[Images of plotted data]
+++

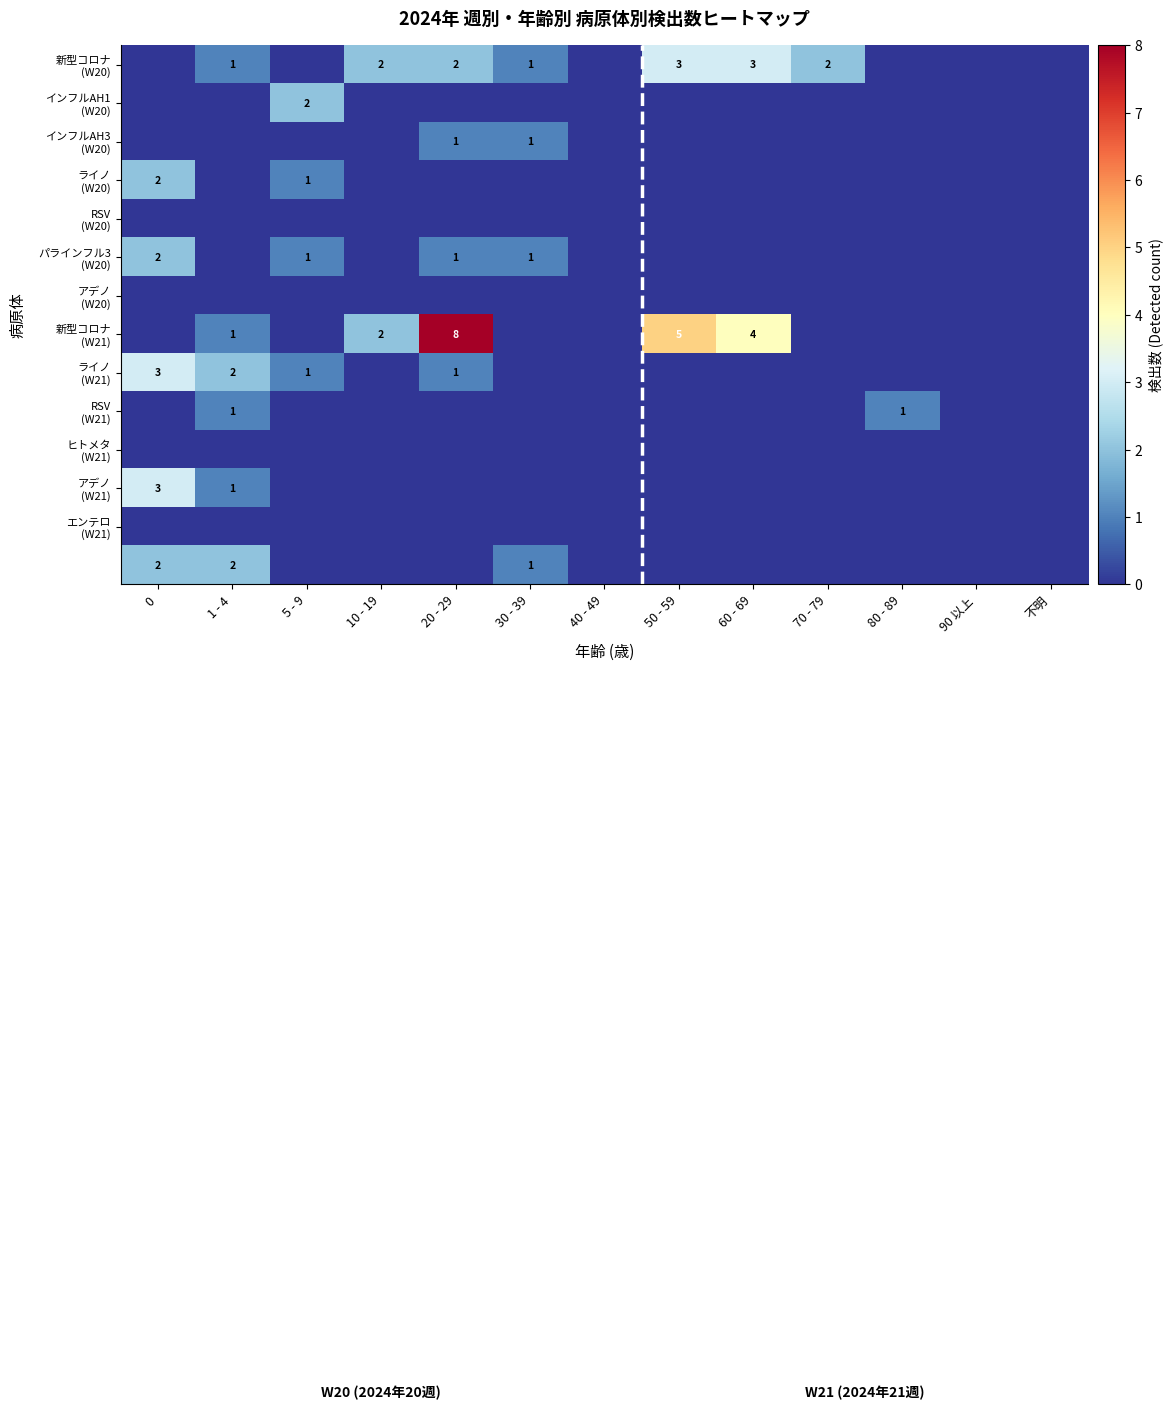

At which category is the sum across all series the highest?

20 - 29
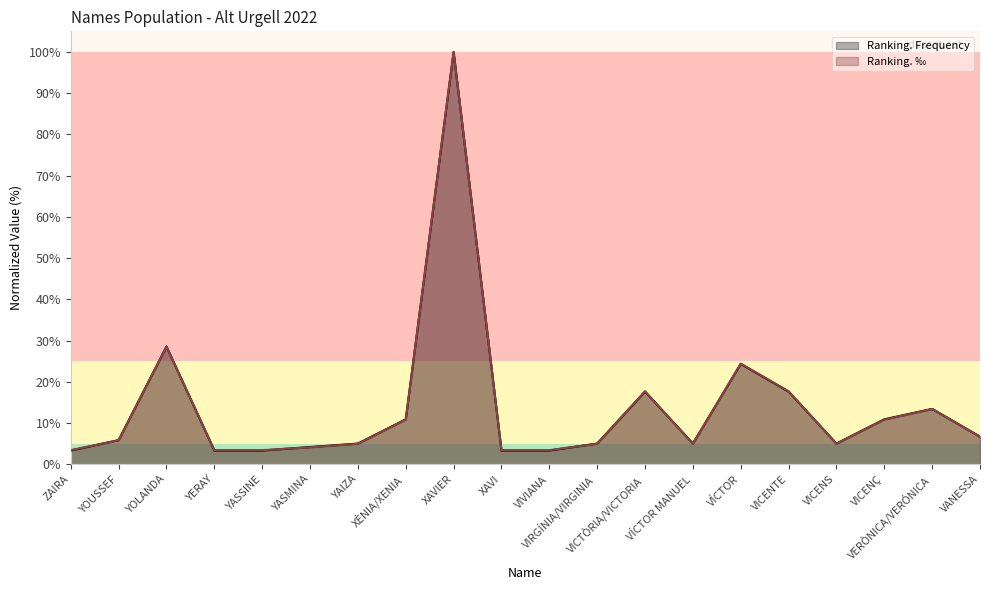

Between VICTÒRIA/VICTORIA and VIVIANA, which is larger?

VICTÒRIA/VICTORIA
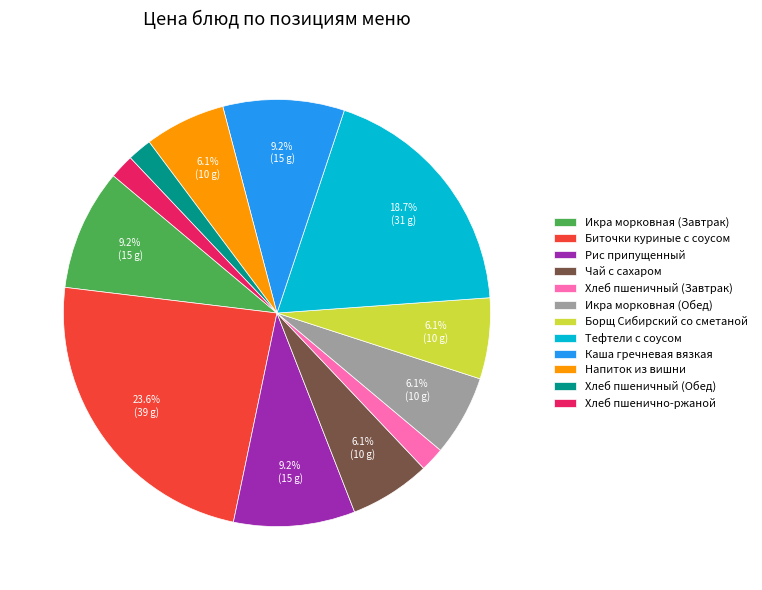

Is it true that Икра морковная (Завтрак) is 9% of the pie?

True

+++

● **ASSIGNMENT**: Print the lines of the listing above word for word, starting at the line that contains "Is it true that" and continuing through the end of the listing.

● **ANSWER BELOW**:
Is it true that Икра морковная (Завтрак) is 9% of the pie?

True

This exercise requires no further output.